▸ **Material supplied**
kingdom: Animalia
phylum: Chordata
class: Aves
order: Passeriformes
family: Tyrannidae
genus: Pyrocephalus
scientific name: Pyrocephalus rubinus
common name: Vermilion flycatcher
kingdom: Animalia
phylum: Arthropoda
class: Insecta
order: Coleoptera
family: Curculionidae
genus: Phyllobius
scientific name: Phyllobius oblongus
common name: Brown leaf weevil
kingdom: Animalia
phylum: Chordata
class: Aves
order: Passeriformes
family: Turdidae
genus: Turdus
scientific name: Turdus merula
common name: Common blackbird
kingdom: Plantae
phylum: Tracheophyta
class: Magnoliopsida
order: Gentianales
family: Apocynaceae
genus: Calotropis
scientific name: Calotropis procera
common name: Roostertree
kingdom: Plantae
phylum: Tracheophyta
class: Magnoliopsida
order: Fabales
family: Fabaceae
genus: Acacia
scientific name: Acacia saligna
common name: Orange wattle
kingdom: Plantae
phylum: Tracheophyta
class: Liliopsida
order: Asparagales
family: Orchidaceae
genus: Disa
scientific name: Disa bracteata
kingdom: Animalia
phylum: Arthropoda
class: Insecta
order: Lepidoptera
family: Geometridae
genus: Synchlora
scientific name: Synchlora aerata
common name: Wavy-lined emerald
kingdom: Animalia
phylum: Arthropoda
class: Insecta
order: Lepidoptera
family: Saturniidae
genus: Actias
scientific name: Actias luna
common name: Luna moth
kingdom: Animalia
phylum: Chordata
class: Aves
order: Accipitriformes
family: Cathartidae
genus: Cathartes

▸ **What you will do**
Convert every line of the data above into a JSON array of strings, one string per line, with blank lines omitted.

▸ **Response below**
[
  "kingdom: Animalia",
  "phylum: Chordata",
  "class: Aves",
  "order: Passeriformes",
  "family: Tyrannidae",
  "genus: Pyrocephalus",
  "scientific name: Pyrocephalus rubinus",
  "common name: Vermilion flycatcher",
  "kingdom: Animalia",
  "phylum: Arthropoda",
  "class: Insecta",
  "order: Coleoptera",
  "family: Curculionidae",
  "genus: Phyllobius",
  "scientific name: Phyllobius oblongus",
  "common name: Brown leaf weevil",
  "kingdom: Animalia",
  "phylum: Chordata",
  "class: Aves",
  "order: Passeriformes",
  "family: Turdidae",
  "genus: Turdus",
  "scientific name: Turdus merula",
  "common name: Common blackbird",
  "kingdom: Plantae",
  "phylum: Tracheophyta",
  "class: Magnoliopsida",
  "order: Gentianales",
  "family: Apocynaceae",
  "genus: Calotropis",
  "scientific name: Calotropis procera",
  "common name: Roostertree",
  "kingdom: Plantae",
  "phylum: Tracheophyta",
  "class: Magnoliopsida",
  "order: Fabales",
  "family: Fabaceae",
  "genus: Acacia",
  "scientific name: Acacia saligna",
  "common name: Orange wattle",
  "kingdom: Plantae",
  "phylum: Tracheophyta",
  "class: Liliopsida",
  "order: Asparagales",
  "family: Orchidaceae",
  "genus: Disa",
  "scientific name: Disa bracteata",
  "kingdom: Animalia",
  "phylum: Arthropoda",
  "class: Insecta",
  "order: Lepidoptera",
  "family: Geometridae",
  "genus: Synchlora",
  "scientific name: Synchlora aerata",
  "common name: Wavy-lined emerald",
  "kingdom: Animalia",
  "phylum: Arthropoda",
  "class: Insecta",
  "order: Lepidoptera",
  "family: Saturniidae",
  "genus: Actias",
  "scientific name: Actias luna",
  "common name: Luna moth",
  "kingdom: Animalia",
  "phylum: Chordata",
  "class: Aves",
  "order: Accipitriformes",
  "family: Cathartidae",
  "genus: Cathartes"
]